Samedi 2 octobre : Si l'erreur a une mère, cette mère est la routine
«Si l’erreur a une mère, cette mère est la routine.» — Al Zamakhshari.
La répétition jusqu’à la perfection est le B A-BA de tout conditionnement, que ce soit la répétition d’un geste jusqu’à sa maîtrise parfaite, ou la répétition d’un message, d’une idée jusqu’à son implantation totale dans l’esprit des gens. À force d’habitude le chien de Pavlov, se mettait à saliver dès qu’il entendait le tintement d’une cloche. Les manifestants se mettent sagement en rang et avancent dès qu’ils entendent les mégaphones.
Il y a derrière ces promenades bimensuelles quelque chose de profondément abrutissant et désespérant. La contestation s’y exprime en rangs bien ordonnés et le martèlement cadencé des slogans officiels, empêche de penser, empêche de parler, empêche simplement de se révolter. Les parcours identiques et répétitifs ne réservent ni surprise, ni aucune de ces petites imperfections qui différencient la réalité, des idéaux, qui font de la révolution un jeu qui se joue dans la rue. Suivre la banderole, suivre le camion-sono, suivre tout simplement celui qui est devant et toujours avancer, sans jamais emprunter les chemins de traverses ni les voies interdites, sans se demander où l’on va.
C’est la routine qui prend le dessus, rendez-vous à heure fixe au même endroit, départ à heure fixe, on défile avec les mêmes personnes en criant les mêmes choses et à la fin c’est les mêmes impressions qui se mélangent : devoir accompli, désillusion, impuissance. On se disperse sagement, on remballe son matos on va boire une bière à la terrasse d’un café en se gargarisant sur les chiffres du jour et en espérant que la prochaine manif sera aussi réussie et peut-être un peu moins chiante.

- [EXTRAITS DES FICHES]:

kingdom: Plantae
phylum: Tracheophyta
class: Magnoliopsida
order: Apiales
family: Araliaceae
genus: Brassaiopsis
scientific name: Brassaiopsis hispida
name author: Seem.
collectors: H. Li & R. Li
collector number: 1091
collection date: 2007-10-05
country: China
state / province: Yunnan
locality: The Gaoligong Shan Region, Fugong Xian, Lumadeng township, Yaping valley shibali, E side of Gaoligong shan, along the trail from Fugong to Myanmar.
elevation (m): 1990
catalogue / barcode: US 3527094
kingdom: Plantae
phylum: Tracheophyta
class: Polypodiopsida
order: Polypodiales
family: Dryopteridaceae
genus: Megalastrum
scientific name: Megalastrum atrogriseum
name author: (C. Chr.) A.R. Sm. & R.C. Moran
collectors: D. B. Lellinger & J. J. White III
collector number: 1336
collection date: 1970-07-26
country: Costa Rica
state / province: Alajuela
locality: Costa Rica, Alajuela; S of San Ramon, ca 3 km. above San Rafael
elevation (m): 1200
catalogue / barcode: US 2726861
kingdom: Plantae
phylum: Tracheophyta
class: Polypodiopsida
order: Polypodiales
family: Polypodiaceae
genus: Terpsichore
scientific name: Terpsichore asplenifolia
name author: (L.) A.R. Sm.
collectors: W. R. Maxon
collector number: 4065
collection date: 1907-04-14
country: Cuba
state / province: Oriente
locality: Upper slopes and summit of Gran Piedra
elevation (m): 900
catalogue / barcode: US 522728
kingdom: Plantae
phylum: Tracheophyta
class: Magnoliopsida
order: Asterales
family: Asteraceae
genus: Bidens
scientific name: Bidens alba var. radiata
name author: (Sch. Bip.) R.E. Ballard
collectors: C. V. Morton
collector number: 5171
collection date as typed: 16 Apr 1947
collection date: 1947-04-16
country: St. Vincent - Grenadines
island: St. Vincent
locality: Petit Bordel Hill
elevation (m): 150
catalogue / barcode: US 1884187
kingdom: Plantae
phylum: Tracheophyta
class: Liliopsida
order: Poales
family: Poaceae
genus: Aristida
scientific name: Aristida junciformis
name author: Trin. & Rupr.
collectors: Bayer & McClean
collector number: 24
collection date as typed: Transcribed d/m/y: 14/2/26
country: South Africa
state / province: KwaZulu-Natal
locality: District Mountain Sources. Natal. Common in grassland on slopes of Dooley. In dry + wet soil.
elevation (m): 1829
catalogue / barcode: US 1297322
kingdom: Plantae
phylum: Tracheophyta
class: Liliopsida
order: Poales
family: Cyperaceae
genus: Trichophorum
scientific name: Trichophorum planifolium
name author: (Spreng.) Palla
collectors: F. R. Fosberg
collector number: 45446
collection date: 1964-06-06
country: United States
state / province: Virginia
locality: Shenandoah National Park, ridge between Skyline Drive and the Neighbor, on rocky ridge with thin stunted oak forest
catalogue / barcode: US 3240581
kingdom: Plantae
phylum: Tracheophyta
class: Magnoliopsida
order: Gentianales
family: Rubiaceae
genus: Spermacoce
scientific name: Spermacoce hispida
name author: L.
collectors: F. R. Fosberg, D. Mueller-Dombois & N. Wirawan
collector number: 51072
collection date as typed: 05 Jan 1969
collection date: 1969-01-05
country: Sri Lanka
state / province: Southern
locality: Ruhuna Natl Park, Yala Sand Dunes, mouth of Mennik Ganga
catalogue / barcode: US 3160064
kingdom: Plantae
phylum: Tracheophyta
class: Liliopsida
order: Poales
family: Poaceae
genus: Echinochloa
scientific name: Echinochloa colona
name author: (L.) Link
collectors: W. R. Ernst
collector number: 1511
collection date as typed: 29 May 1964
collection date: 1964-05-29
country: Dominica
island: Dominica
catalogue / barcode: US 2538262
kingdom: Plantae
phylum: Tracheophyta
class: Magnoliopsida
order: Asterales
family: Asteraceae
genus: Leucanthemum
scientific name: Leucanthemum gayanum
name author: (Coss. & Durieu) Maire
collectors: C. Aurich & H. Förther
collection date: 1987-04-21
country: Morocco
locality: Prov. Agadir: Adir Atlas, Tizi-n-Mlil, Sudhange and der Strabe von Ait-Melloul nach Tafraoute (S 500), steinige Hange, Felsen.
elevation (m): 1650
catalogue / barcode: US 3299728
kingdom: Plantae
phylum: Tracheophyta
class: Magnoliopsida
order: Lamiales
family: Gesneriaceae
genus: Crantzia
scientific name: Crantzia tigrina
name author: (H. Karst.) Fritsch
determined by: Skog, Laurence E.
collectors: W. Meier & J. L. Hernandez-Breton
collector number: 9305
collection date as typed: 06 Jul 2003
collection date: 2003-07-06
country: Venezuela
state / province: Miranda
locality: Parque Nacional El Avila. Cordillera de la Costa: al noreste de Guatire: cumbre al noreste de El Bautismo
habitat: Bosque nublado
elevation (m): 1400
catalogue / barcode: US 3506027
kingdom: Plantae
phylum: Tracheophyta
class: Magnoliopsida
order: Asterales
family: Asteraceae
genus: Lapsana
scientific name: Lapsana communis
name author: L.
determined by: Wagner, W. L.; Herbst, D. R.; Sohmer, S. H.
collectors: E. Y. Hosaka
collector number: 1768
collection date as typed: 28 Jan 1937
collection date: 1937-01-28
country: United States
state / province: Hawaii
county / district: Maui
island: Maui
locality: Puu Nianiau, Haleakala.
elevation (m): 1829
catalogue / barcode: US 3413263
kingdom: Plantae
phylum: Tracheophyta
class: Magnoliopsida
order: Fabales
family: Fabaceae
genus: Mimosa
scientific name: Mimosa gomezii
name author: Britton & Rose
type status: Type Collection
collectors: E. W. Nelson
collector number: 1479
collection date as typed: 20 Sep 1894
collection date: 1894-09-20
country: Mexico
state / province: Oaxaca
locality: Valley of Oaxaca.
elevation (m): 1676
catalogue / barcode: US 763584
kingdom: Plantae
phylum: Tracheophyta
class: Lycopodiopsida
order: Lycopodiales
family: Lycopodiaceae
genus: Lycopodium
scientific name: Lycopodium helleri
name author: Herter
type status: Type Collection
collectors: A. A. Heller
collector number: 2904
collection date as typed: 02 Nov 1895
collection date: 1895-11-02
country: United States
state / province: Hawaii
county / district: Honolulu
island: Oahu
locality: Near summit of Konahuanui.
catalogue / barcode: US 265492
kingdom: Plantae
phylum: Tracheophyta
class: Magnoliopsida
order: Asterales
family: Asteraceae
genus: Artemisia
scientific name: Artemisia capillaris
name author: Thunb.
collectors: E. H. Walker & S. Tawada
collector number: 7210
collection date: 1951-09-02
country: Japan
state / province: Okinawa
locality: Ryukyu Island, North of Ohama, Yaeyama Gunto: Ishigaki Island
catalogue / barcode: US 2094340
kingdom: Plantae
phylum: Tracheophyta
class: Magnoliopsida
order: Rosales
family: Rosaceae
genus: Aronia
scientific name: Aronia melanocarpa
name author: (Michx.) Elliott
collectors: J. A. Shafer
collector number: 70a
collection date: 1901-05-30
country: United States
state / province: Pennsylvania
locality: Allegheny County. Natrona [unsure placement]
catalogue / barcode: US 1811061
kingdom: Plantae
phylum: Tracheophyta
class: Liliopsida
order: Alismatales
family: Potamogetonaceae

- [PETIT EXERCICE 1]: Dans le texte sur la routine des manifs, que faisait le chien de Pavlov dès qu'il entendait le tintement d'une cloche ?
- [PETIT EXERCICE 2]: Écrivez la suite du texte sur la routine des manifs, juste après sa dernière phrase.
Les items ne servent pas ici.

- [RÉPONSE 1]: Il se mettait à saliver.

- [RÉPONSE 2]:
Et pourtant beaucoup y reviennent toujours, car chaque fois c’est le même dilemme qui s’offre à chacun de nous : d’un côté ne pas y aller pour cesser de reproduire cette mascarade, dire merde, envoyer chier les syndicats et le spectacle de la contestation ; de l’autre la certitude que si on n’y va pas on rate une occasion de l’ouvrir. Un espèce de chantage à la conscience, ne rien faire, se taire, cesser de s’opposer à l’innommable c’est mourir et pourtant la seule forme d’opposition massive et collective que l’on nous propose est elle-même muette. Cette liberté de manifester nous enferme.
La révolte commence toujours par une rupture de la routine, celle de la pensée. Derrière chaque acte de révolte, derrière chaque prise de position il y a à l’origine une remise en question des habitudes de pensée. Face aux certitudes, blocs inébranlables de l’imaginaire collectif, apparaissent les fissures du doute. Briser la routine c’est déjà en soi un acte révolutionnaire, c’est un affront à la médiocrité et à la paresse intellectuelle dans laquelle nous sommes maintenus par le spectacle dans l’espoir que nous ne nous éveillerons jamais.
Aujourd’hui nous vous proposons de briser la routine, de le faire collectivement. Pour cela plutôt que de rendre la rue et qu’après la routine d’une manifestation sage et bien encadrée, reprenne la routine du spectacle de nos vies, nous vous proposons d’occuper la rue. Occuper la rue pour discuter, se rencontrer, pour tisser les liens que la médiation spectaculaire nous a toujours empêché de tisser, et tenter de matérialiser nos désirs.
SAMEDI 2 OCTOBRE, après la manif… On tient la rue !
Tours, 1er octobre 2010.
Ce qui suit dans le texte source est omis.